Non si può tornare a piedi in silenzio e solitudine, nella mia città. Neanche quando cala un velo, un velo appena, di oscurità: già lampeggiano le luci artificiali e qualcuno ti ferma, oppure ti trovi ad attirarlo tu in una chiacchierata.
Nella piazza dal volto stanco incrocio un compagno di tifo in bicicletta; presto se ne aggiunge un altro. Contagioso, passa un ragazzo con il berretto della mia Pro Patria. Siamo tutti qui.
Devo sbrigare un sacco di commissioni, e mi aspettano, ma il tempo si ferma nella mia città, nella mia piazza. Una conversazione che parte dallo stadio e abbraccia il mondo intero.

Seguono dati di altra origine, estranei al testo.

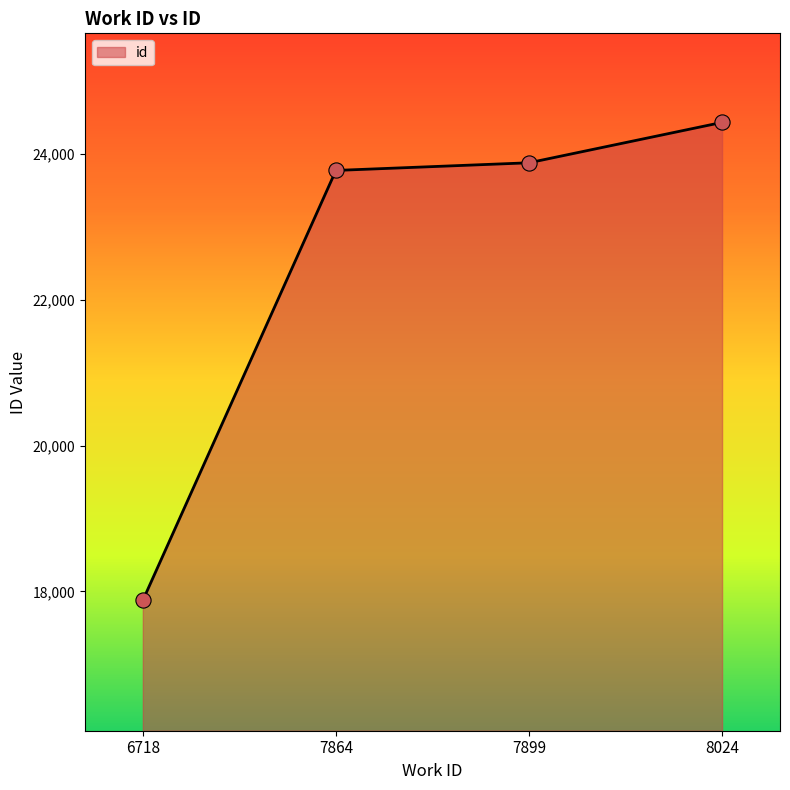

What is the change in value from 7864 to 8024?

+659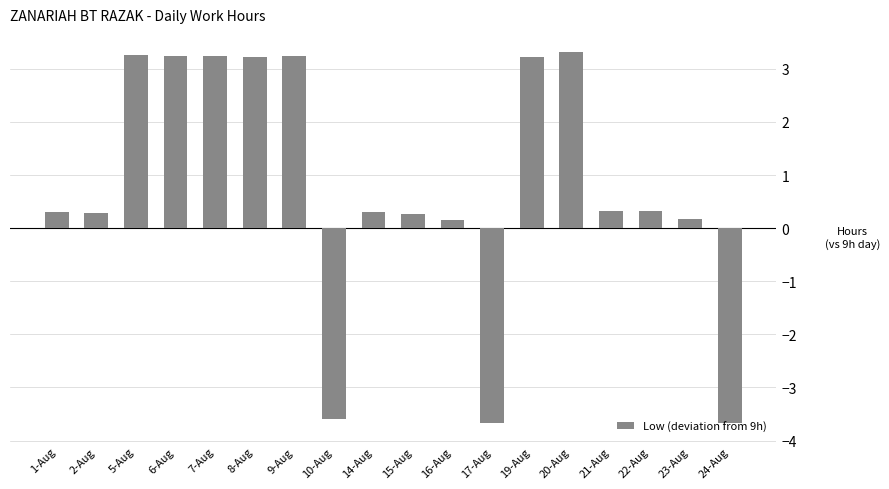

What is the change in value from 1-Aug to 8-Aug?

+2.9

Mi accorgo che le parole amare e preoccupate sul futuro, pronunciate dal compagno di tifo in bici, sono accompagnate da sfumature di stanchezza anche sul viso. Mi accorgo che non riusciamo a vedere quell'ombra di rosa del tramonto esitante, quella che grida come sia solo un arrivederci.
Ci sentiamo incerti di tutto questo mondo a singhiozzo. L'unica sicurezza è che ci troveremo là, nel nostro stadio. E quando non ci potrò andare, mi sentirò una tigre in gabbia. Ci sentiremo.
Il mondo va a rotoli, e la città che si veste di mille feste apparenti, mi appare esausta come il pianeta intero.
Eppure c'è una squadra, anzi è l'unica squadra, quella che incontri mentre calpesti con amore la terra delle tue radici: è bianca, è blu, e ha tutti i colori del mondo. Se lo vuoi. Siamo noi, incerti e fedeli, stanchi e sempre in cammino.
Che dire? un amore casalingo, di famiglia, un dovere senza peso. Una squadra come la sua città.